--- The data Enclosed Below ---

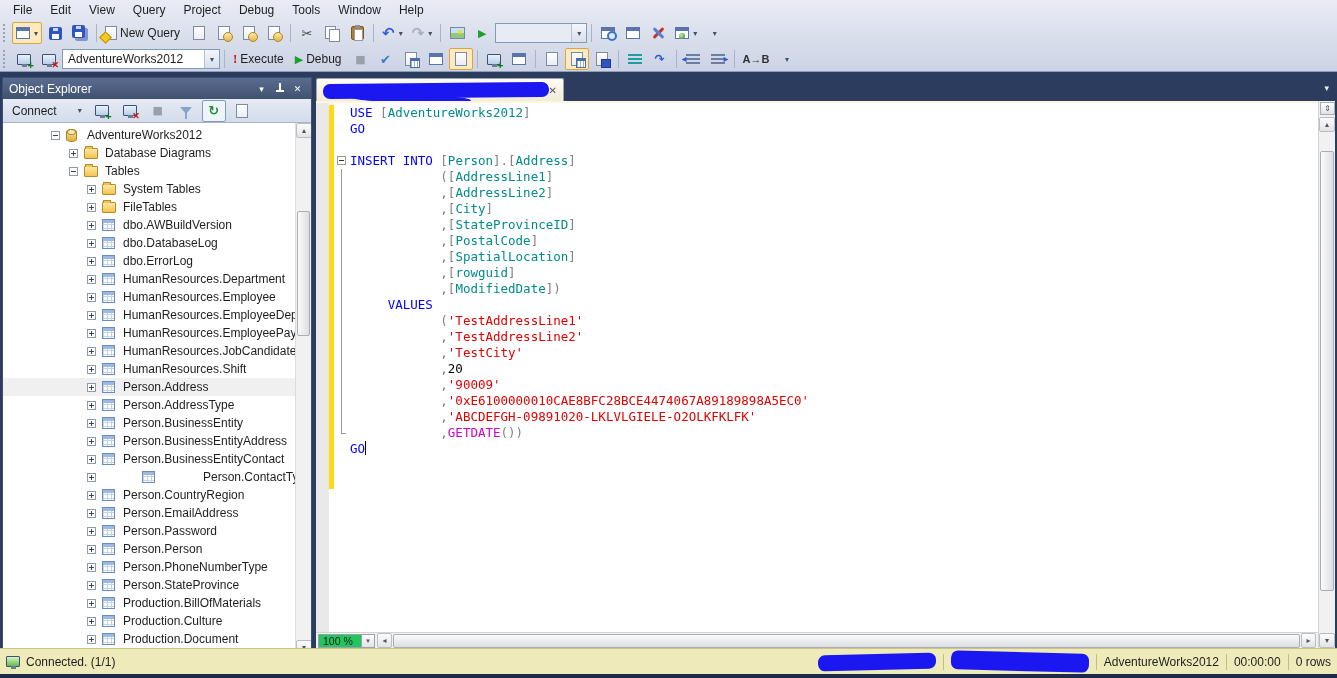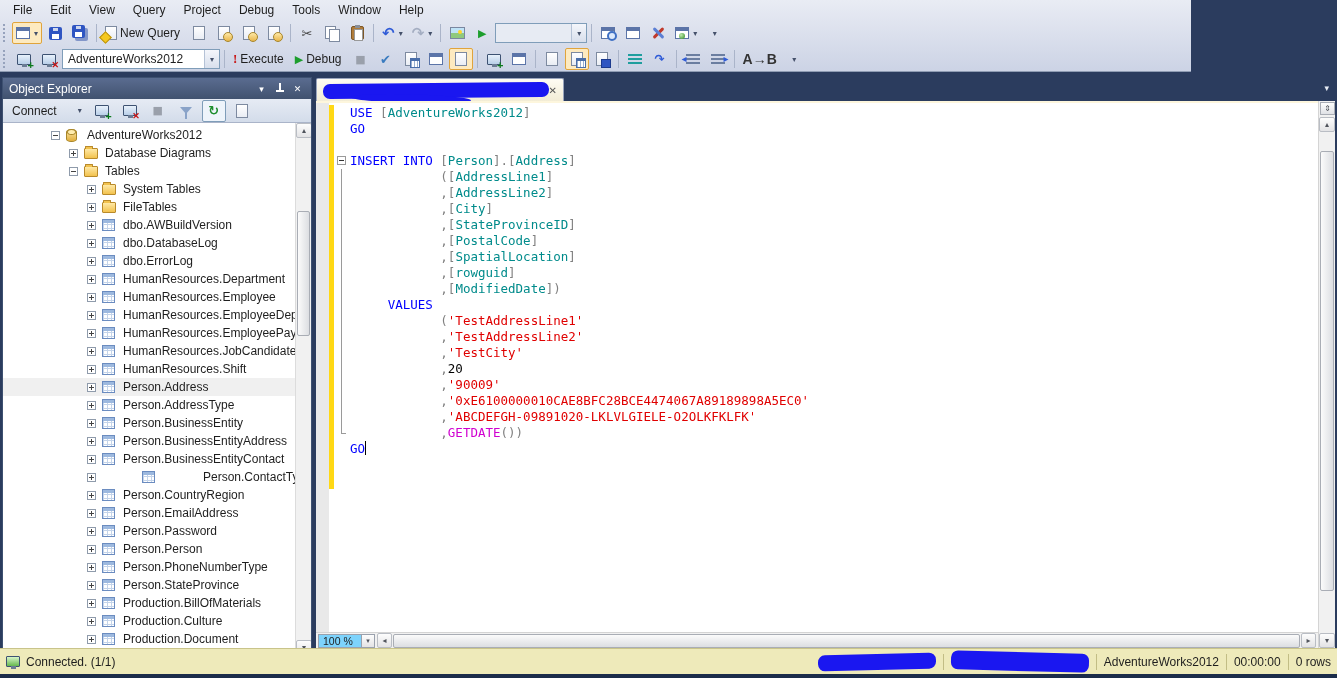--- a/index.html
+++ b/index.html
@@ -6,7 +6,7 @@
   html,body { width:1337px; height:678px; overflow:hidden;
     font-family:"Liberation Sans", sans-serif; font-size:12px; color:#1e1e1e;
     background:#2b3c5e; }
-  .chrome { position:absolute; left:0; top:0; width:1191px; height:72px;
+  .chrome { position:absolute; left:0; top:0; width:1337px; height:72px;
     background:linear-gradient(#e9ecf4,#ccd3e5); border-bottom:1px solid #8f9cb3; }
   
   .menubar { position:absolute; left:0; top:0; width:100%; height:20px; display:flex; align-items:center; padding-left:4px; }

--- End of Enclosed The data ---
--- The data Enclosed Below ---

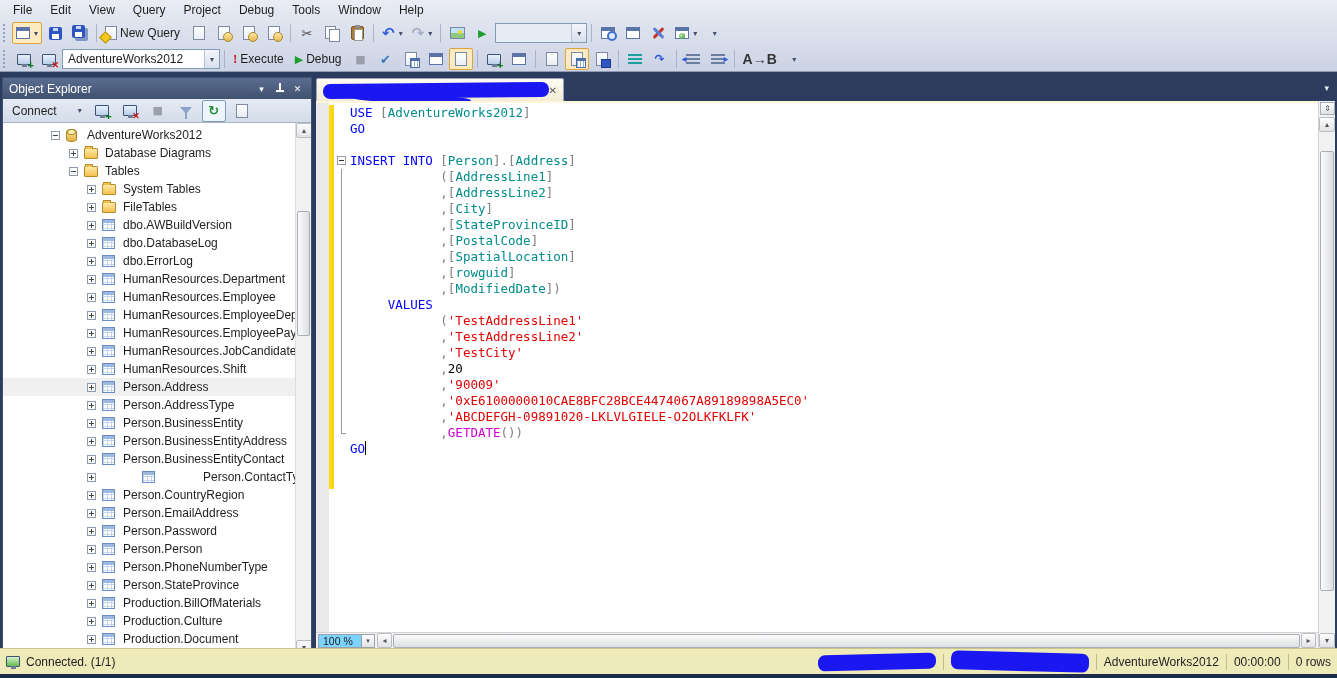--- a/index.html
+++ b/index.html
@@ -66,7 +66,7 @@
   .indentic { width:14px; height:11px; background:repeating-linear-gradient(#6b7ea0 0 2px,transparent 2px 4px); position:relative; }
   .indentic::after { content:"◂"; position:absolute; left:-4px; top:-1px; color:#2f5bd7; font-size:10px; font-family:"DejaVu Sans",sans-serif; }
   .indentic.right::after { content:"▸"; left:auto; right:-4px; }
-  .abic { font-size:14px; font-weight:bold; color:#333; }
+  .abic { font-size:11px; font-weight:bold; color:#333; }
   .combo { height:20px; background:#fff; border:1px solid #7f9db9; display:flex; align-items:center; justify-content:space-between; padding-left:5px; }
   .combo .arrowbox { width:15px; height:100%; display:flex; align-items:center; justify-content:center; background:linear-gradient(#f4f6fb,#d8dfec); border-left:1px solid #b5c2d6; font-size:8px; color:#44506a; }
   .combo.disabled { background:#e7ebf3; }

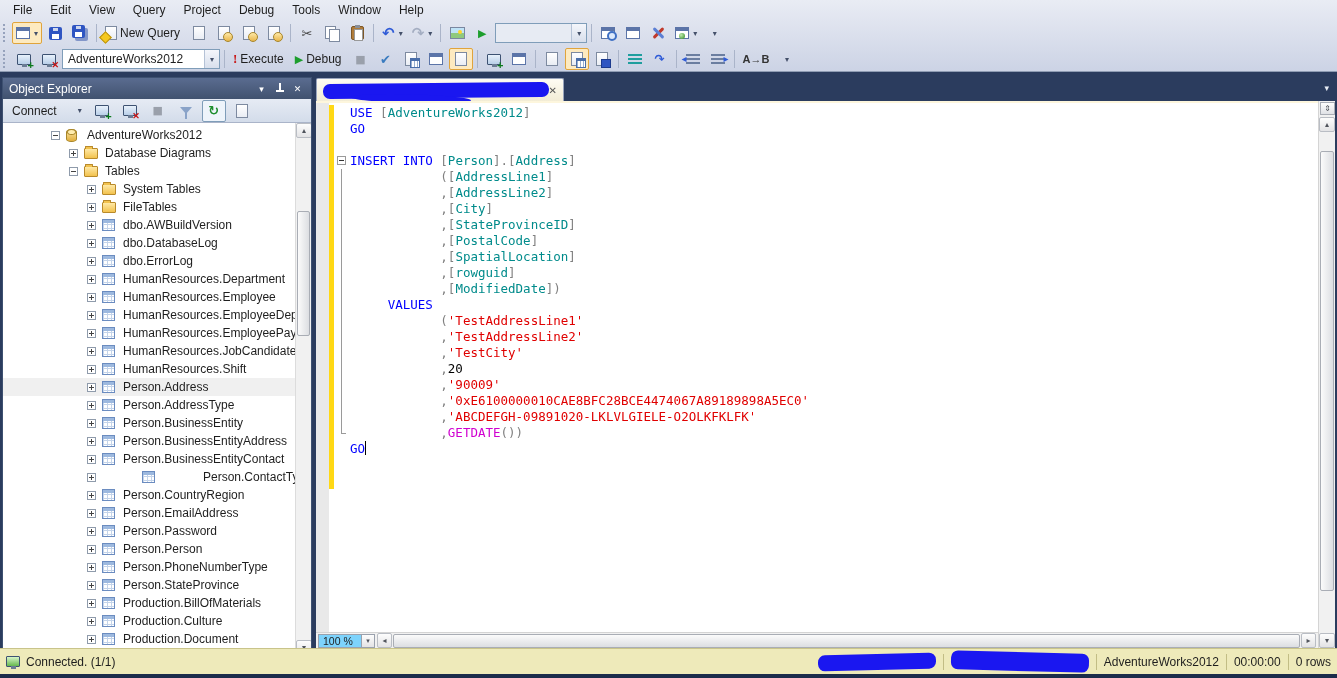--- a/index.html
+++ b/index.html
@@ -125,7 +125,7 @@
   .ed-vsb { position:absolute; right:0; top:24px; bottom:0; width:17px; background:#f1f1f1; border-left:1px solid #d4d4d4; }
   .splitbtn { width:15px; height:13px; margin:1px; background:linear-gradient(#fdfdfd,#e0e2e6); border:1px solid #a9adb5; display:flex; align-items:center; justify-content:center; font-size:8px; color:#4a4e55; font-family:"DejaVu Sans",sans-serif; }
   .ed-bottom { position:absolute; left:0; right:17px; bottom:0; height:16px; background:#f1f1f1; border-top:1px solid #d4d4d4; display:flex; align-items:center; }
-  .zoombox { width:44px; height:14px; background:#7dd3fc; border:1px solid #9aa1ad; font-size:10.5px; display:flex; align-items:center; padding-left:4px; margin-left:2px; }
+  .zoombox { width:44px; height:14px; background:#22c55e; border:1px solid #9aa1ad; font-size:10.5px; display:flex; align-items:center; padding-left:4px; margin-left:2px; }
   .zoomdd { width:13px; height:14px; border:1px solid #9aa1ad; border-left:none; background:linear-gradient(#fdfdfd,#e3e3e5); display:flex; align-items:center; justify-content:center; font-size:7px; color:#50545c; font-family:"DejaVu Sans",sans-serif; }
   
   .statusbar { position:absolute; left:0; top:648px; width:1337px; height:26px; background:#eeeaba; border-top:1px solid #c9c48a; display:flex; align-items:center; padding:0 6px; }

--- End of Enclosed The data ---

Work instructions
Which lines of the data hold the string "right"? Return each of them.

Final answer
   .indentic.right::after { content:"▸"; left:auto; right:-4px; }
   .ed-vsb { position:absolute; right:0; top:24px; bottom:0; width:17px; background:#f1f1f1; border-left:1px solid #d4d4d4; }
   .ed-bottom { position:absolute; left:0; right:17px; bottom:0; height:16px; background:#f1f1f1; border-top:1px solid #d4d4d4; display:flex; align-items:center; }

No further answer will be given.